Top of ENTRIES SHOWN
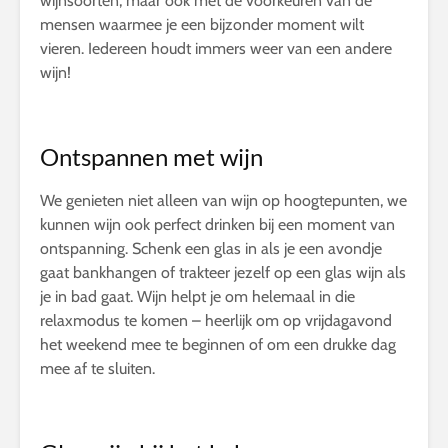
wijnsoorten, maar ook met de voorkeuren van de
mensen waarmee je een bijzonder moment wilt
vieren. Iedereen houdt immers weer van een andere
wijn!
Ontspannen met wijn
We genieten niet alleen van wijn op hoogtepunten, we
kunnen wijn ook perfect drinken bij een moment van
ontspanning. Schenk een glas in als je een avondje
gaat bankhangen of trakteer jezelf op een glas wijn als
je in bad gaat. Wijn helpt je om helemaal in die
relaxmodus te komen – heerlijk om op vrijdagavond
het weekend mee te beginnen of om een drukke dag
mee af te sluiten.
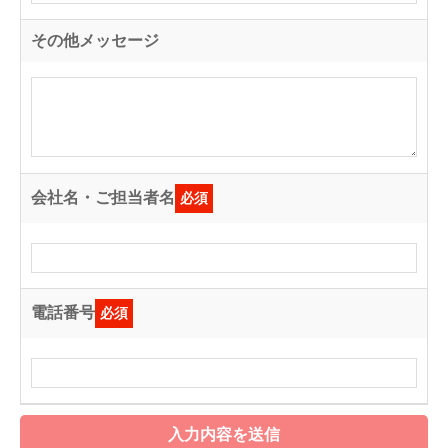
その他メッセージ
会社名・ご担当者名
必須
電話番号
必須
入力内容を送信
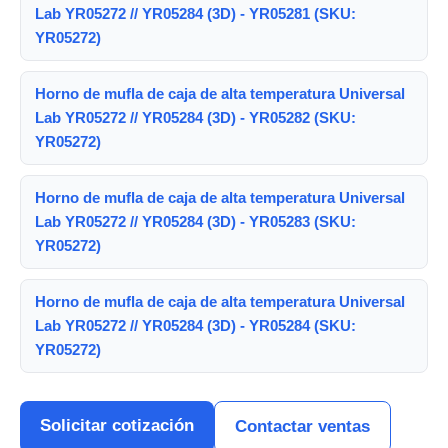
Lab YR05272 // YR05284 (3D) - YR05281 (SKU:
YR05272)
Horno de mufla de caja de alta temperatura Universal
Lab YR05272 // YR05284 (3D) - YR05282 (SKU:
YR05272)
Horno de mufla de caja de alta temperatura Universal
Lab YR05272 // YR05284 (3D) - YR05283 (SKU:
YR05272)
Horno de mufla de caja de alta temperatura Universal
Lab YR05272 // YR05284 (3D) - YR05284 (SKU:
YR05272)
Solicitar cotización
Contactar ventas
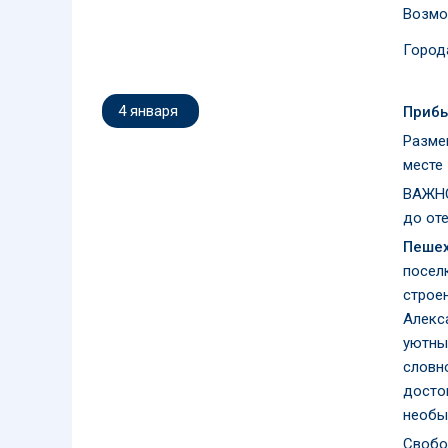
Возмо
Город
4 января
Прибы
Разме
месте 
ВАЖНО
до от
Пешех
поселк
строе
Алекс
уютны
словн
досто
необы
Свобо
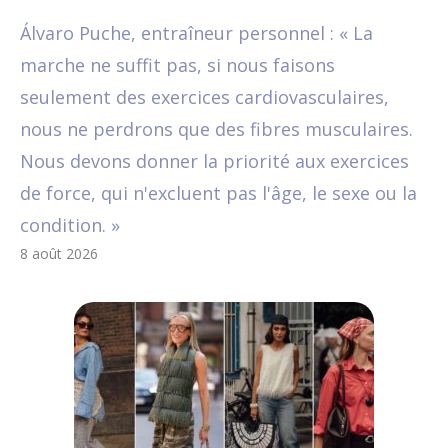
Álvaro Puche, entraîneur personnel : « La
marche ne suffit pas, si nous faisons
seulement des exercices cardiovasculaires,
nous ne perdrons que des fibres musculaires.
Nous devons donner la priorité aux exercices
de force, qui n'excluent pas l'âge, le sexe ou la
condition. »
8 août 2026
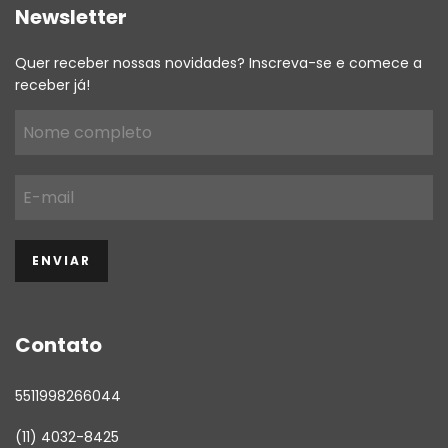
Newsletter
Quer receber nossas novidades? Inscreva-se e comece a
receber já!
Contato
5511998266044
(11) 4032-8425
Bottom of ENTRIES SHOWN
Top of ENTRIES SHOWN
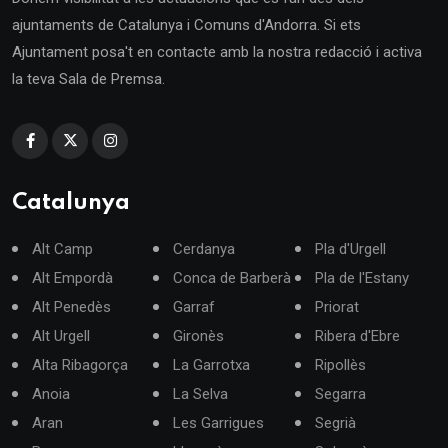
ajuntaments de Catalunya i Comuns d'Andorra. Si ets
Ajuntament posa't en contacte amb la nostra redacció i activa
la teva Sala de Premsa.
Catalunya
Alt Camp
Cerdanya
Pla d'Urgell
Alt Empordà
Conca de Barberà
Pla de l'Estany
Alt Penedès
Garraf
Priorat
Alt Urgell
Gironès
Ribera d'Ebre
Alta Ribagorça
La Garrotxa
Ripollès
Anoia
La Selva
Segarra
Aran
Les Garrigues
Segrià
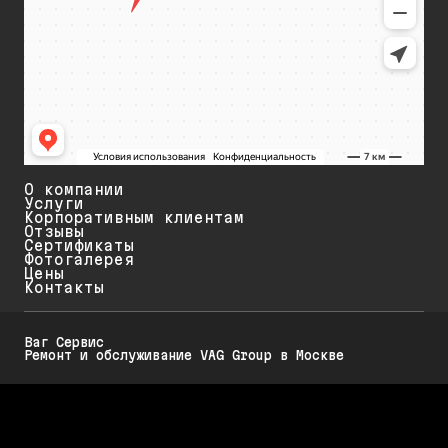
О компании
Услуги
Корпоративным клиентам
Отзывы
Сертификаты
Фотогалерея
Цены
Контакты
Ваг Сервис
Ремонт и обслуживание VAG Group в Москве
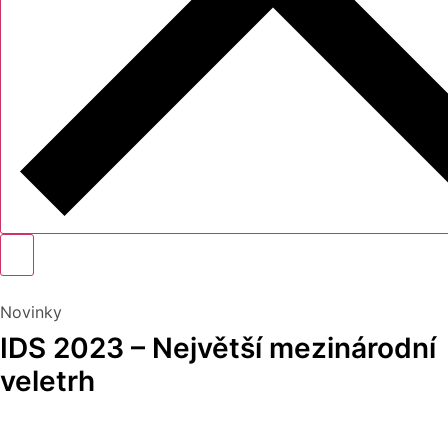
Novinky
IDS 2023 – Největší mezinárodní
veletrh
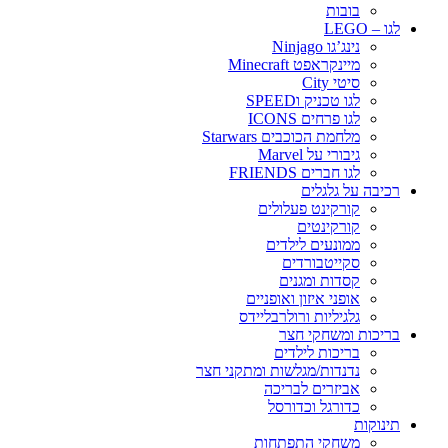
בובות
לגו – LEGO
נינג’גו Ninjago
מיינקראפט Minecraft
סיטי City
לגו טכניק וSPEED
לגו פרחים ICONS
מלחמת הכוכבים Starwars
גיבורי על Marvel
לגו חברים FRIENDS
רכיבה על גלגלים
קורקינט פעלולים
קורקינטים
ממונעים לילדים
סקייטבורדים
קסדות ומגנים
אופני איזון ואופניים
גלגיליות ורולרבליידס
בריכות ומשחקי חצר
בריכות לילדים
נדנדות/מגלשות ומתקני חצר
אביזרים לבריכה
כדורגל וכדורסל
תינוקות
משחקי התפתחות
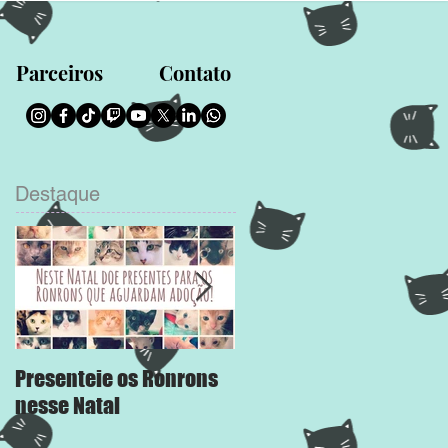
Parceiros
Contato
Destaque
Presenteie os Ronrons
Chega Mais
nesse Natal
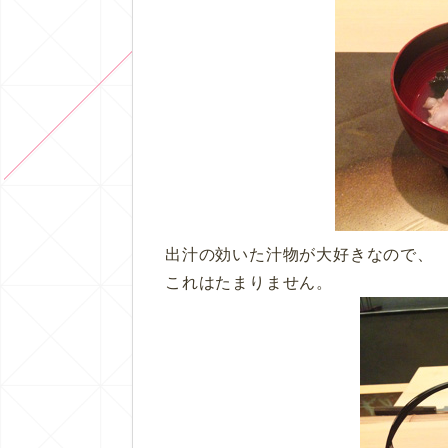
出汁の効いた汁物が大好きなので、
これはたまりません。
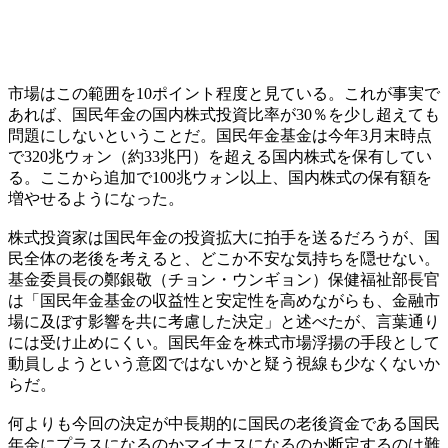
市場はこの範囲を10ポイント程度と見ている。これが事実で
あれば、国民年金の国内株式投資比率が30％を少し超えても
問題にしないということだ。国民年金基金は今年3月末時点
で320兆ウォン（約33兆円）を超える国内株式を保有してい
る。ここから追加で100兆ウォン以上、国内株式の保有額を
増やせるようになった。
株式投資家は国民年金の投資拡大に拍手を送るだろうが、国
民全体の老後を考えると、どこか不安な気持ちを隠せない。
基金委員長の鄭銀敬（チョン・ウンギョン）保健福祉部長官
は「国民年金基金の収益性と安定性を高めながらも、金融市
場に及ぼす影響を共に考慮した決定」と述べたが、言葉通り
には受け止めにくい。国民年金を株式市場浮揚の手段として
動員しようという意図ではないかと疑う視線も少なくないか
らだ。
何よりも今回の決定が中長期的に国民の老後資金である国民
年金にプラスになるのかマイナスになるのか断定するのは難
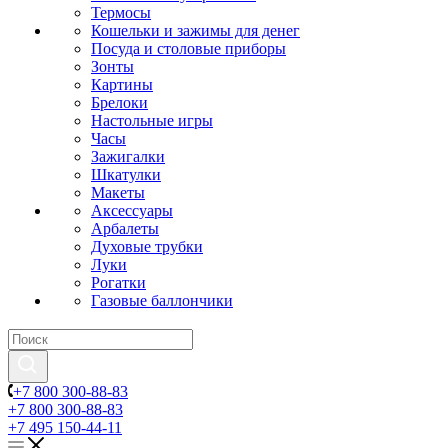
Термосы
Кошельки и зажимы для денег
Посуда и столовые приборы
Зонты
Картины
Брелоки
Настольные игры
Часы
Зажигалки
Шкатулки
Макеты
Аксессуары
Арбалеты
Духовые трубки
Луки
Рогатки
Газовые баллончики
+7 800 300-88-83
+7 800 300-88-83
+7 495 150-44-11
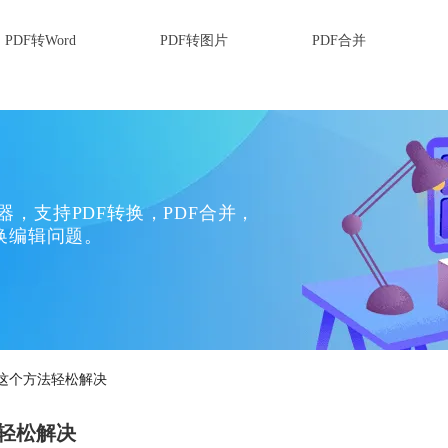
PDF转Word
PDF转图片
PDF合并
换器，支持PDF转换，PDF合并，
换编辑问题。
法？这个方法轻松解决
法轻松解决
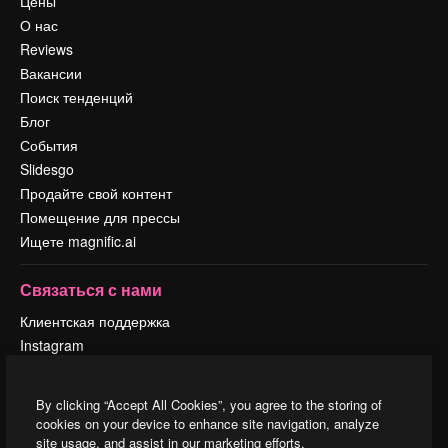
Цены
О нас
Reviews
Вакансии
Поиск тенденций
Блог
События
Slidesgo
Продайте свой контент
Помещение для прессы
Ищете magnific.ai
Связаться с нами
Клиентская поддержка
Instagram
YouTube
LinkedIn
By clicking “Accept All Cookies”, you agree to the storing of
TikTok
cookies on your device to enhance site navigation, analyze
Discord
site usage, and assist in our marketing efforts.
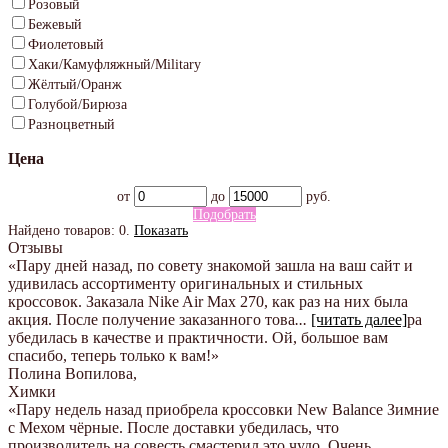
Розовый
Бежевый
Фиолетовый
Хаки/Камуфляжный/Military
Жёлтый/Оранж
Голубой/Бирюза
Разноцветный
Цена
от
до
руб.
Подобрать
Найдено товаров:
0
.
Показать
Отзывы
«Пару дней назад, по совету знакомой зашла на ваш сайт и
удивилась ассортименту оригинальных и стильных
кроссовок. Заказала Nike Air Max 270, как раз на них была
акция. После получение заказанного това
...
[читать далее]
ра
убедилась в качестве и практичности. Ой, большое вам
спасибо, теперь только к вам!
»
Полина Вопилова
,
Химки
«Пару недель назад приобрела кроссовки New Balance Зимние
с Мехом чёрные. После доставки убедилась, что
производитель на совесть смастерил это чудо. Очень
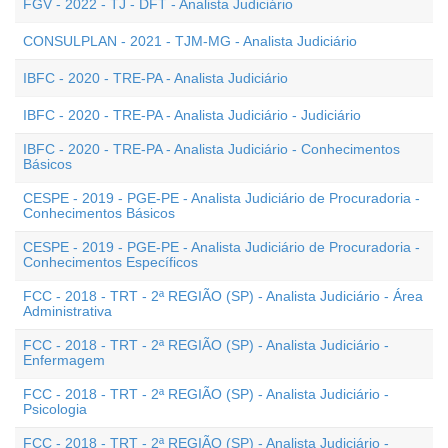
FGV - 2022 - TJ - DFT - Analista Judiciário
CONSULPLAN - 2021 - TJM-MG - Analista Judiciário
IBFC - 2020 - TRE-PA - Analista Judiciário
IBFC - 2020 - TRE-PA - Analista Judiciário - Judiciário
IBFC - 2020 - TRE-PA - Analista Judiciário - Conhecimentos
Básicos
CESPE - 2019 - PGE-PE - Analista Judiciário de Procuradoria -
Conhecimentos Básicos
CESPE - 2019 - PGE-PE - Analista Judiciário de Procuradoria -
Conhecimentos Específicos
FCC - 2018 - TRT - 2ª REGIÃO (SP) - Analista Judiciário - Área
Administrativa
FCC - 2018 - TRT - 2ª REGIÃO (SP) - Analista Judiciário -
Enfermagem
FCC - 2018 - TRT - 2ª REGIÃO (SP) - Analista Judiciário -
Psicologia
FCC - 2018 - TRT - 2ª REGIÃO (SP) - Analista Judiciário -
Bottom of ENTRIES SHOWN
## TO DO
Line count for "назад": report how many lines in the data above include it, with no other words.

## RESULT BELOW
2